Working mothers face many stresses. Juggling child care and work responsibilities doesn’t always make for a balanced lifestyle – for mothers or their children.
A new study by Dr. Christopher Ruhm, Jefferson-Pilot Excellence Professor of Economics, raises more questions, and possibly more worries, particularly for affluent mothers who work more than 20 hours a week.
In a study published in the European journal Labour Economics, Ruhm looked at advantaged and disadvantaged working mothers and their 10- to 11-year-old children. He used variables that included education, ethnicity, marital status and income prior to pregnancy.
Ruhm found that children of mothers with high socioeconomic status who work outside the home did less well on vocabulary and math tests and weighed more than their less-advantaged counterparts.
On the other hand, children from low-socioeconomic status families don’t appear to suffer as much when their mothers work. In fact, they perform better on the same tests and don’t exhibit the same weight gains.
Work-family balance
“The message to working moms, no matter their level of affluence, isn’t that working is bad for children, it’s that we need policies that support work-family balance,” stresses Ruhm, a labor economist whose prior research on family work-life issues examined parental leave policies, the impact on children’s cognitive development when both parents work, and how economic downturns promote healthy behaviors.
More than 90 percent of all mothers now work during the first 10 years of a child’s life. When work tops 20 hours a week, the more “deleterious” effects related to maternal employment start showing up for affluent mothers and their children, says Ruhm.

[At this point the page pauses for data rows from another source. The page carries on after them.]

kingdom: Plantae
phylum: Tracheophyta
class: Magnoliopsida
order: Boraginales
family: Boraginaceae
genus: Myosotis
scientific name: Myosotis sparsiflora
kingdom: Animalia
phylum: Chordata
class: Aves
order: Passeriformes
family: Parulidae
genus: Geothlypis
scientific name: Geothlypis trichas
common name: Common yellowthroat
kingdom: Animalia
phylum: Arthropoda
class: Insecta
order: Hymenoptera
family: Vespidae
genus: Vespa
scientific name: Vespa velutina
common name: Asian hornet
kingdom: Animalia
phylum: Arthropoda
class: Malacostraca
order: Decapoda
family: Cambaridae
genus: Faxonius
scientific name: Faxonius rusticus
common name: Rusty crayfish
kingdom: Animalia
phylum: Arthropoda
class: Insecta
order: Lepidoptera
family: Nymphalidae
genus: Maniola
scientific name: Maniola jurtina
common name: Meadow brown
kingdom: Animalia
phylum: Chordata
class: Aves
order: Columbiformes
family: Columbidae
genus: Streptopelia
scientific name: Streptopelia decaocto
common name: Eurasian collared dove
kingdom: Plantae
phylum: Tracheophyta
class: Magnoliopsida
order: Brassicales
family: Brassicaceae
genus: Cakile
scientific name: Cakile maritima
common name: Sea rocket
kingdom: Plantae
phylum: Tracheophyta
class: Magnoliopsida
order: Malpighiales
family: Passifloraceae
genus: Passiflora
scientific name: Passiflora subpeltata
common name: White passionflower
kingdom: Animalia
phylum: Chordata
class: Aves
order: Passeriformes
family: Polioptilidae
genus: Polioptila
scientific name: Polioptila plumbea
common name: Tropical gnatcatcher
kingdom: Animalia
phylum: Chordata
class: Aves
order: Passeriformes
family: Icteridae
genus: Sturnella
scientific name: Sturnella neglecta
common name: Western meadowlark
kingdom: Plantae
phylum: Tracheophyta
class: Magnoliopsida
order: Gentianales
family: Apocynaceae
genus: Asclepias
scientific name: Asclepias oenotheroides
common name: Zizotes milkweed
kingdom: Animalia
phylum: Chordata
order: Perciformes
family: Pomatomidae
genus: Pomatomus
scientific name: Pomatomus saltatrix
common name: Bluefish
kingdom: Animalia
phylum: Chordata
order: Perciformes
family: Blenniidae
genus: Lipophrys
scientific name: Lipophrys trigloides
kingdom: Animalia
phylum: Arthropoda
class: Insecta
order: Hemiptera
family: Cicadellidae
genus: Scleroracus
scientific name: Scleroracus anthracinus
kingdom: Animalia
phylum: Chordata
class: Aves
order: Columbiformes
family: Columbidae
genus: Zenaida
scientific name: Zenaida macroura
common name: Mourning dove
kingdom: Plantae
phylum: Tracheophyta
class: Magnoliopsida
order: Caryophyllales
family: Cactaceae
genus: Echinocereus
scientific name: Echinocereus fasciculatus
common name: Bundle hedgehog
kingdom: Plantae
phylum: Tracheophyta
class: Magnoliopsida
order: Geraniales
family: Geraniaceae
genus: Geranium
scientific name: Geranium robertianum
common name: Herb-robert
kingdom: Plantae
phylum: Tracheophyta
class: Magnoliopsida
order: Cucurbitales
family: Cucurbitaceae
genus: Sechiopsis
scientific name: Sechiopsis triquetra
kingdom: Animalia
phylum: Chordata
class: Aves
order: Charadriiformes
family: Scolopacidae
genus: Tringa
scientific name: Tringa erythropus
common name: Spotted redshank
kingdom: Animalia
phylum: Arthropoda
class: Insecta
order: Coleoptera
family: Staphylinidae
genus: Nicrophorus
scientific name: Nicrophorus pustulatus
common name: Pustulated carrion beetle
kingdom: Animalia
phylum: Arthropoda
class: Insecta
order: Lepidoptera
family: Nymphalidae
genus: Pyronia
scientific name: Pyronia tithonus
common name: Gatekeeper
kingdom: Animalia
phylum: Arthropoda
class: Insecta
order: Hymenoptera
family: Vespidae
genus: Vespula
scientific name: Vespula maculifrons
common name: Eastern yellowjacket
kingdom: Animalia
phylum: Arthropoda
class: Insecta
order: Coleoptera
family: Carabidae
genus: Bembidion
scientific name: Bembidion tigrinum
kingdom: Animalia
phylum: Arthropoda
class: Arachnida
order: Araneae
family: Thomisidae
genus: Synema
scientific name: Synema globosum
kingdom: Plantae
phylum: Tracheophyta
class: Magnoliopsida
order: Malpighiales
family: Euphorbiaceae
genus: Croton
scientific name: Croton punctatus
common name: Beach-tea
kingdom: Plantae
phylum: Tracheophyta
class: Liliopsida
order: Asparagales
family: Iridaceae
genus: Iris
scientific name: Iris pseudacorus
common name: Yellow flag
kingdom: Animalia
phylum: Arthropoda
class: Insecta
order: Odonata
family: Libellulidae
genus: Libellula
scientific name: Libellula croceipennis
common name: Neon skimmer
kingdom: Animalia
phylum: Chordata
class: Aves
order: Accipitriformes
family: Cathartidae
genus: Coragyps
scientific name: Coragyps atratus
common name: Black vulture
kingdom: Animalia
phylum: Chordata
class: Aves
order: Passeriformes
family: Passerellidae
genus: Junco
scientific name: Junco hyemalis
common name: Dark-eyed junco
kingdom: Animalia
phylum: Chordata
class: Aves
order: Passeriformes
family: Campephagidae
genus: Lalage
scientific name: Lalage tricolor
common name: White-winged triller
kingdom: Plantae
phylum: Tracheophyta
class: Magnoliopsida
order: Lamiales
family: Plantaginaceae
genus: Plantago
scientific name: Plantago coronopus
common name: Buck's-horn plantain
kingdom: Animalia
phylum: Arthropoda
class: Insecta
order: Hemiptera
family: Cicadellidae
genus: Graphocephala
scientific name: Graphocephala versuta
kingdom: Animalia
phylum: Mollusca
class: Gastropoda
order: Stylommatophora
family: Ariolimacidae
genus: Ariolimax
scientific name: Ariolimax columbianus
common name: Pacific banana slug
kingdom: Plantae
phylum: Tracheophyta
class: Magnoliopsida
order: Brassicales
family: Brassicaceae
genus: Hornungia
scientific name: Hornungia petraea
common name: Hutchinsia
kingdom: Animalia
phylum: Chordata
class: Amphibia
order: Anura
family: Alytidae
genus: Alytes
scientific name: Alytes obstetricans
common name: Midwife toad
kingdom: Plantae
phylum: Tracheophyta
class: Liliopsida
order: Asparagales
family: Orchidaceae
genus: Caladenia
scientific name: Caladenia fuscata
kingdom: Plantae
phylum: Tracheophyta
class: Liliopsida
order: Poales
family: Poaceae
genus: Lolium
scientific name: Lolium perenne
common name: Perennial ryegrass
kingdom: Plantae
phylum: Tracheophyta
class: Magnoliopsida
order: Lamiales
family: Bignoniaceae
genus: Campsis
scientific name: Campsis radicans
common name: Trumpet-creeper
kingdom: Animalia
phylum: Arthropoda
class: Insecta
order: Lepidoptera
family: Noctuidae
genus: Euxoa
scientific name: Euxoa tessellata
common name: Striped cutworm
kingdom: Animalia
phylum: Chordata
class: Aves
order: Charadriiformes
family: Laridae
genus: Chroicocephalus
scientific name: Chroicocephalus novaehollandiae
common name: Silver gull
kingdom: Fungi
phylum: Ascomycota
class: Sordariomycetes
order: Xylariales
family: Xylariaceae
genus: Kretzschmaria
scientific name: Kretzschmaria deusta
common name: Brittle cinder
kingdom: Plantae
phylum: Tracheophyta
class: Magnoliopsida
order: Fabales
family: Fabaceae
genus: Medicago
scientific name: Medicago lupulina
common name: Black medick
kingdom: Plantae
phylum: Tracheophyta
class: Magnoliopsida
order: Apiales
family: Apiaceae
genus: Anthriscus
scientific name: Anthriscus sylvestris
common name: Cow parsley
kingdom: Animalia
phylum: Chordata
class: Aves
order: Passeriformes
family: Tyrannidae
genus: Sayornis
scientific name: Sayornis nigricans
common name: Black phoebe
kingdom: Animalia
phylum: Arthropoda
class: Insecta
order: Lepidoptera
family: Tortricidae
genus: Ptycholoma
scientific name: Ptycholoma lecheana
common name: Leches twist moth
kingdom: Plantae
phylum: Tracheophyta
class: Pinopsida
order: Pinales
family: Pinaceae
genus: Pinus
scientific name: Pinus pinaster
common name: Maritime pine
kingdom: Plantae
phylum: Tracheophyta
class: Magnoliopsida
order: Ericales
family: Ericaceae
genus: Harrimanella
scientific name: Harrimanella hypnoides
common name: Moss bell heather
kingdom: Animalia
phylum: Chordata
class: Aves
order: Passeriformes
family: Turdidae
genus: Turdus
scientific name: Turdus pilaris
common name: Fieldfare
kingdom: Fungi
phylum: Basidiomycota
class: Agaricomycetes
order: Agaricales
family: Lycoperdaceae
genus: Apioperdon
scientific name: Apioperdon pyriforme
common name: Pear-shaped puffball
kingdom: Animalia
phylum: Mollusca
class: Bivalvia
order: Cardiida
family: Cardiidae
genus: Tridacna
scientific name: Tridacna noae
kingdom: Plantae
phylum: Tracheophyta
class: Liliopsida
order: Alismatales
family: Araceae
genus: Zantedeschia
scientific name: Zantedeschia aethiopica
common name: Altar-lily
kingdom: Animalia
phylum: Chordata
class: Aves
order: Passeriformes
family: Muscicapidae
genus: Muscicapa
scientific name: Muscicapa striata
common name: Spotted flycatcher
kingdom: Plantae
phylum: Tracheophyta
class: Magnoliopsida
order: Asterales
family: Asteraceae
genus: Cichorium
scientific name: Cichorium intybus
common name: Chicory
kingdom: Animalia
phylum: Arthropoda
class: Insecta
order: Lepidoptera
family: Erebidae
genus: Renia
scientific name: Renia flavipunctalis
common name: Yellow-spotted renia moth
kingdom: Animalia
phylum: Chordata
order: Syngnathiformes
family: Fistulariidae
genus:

Fortunately, few of the deleterious consequences associated with working mothers persist past adolescence.
Why the disparity between affluent and non-affluent working mothers? Ruhm intuits that when affluent mothers work, they may be less able to provide perks such as after-school homework help, sports teams or visits to museums and other enrichment activities. Accruing extra pounds may be the result of working mothers stocking the house with snack foods and allowing sedentary activities such as playing video games in their absence.
More intellectual stimulation
Ruhm theorizes that children of less-affluent mothers don’t experience cognitive declines when their mothers work because they may get more intellectual stimulation in day care, or with other caretakers such as grandparents. Low-status kids don’t gain or lose weight when their mothers work, perhaps because their diets don’t change, Ruhm adds.
The good news is that for most children, few of the deleterious consequences associated with working mothers persist past adolescence. Still, Ruhm says that more study is needed to determine why and how specific family circumstances impact children. “Working is a risk factor for work-family balance,” he says. “You can always do things to mitigate risk factors.”